Clearly the Pope was being very careful to keep Cesare’s whereabouts secret. “Perhaps your daughter knows?”

“If I don’t, why should she? She lives in Ferrara now. You could go and ask her, but it’s a long way north, and the Holy Father has forbidden her ever to return to Rome.”

“Do you see her?” asked Machiavelli.

Vannozza sighed. “As I said, Ferrara’s a long way north. I don’t care to travel much these days.”

She looked around the room, glancing at the servants who stood near the door, and occasionally at the water clock. She’d offered them no refreshment and seemed eager for them to go. She constantly kneaded her hands together. An unhappy woman, and ill at ease, but whether that was because she was concealing something, or because she was being forced to talk of people she’d clearly rather not talk about, Ezio could not say.

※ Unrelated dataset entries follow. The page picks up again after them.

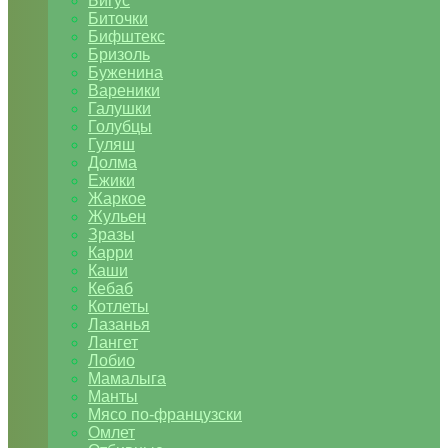
Бигус
Биточки
Бифштекс
Бризоль
Буженина
Вареники
Галушки
Голубцы
Гуляш
Долма
Ежики
Жаркое
Жульен
Зразы
Карри
Каши
Кебаб
Котлеты
Лазанья
Лангет
Лобио
Мамалыга
Манты
Мясо по-французски
Омлет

“I have—or, rather, had—eight grandchildren,” she said unexpectedly. Ezio and Machiavelli knew that Lucrezia had had several children by her various husbands, but few had survived childhood. People said that Lucrezia had never taken pregnancy very seriously, and indeed she had had a habit of partying and dancing right up to the moment of her accouchement. Had that alienated her from her mother? Cesare had a daughter, Louise, who was a child of four.

“Do you see any of them?” asked Machiavelli.

“No. Louise is still in Rome, I think, but her mother has made sure that she’s much more French than Italian.”

She rose then, and the servants, as if on cue, opened the room’s ornate double doors.

“I wish I could be of more assistance…”

“We thank you for your time,” said Machiavelli drily.

“There are other people you might like to talk to,” said Vannozza.

“We intend to visit the Princesse d’Albret.”

Vannozza pressed her lips together. “Buona fortuna,” she said, without conviction. “You’d better hurry, too. I hear she’s making preparations to leave for France. Perhaps, if I’m lucky, she’ll come and say goodbye.”

Ezio and Machiavelli had risen, too, and made their farewells.

Once outside in the street, Machiavelli said, “I think we’ll have to use the Apple, Ezio.”

“Not yet.”

“Have it your own way, but I think you’re a fool. Let’s go and see the princess. Lucky we can both speak French.”

“Charlotte d’Albret won’t be leaving for France today. I’ve got men watching her palazzo, in any case. No, there’s someone else I want to see first. I’m surprised Vannozza didn’t mention her.”

“Who?”

“Giulia Farnese.”

“Doesn’t she live in Carbognano these days?”

“My spies tell me she’s in town. We have to take advantage of that.”

“What makes you think we’ll get any more out of her than we got out of Vannozza?”

Ezio smiled. “Giulia was Rodrigo’s last mistress. He was passionate about her!”

“I remember when the French captured her. He was beside himself. And then the French foolishly ransomed her for three thousand ducats. He’d have paid twenty times that amount to get her back. And he’d probably have struck any kind of deal they wanted. But I guess that’s what happens when your mistress is well over forty years younger than you are. You get besotted.”

“Didn’t stop him from dumping her when she turned twenty-five.”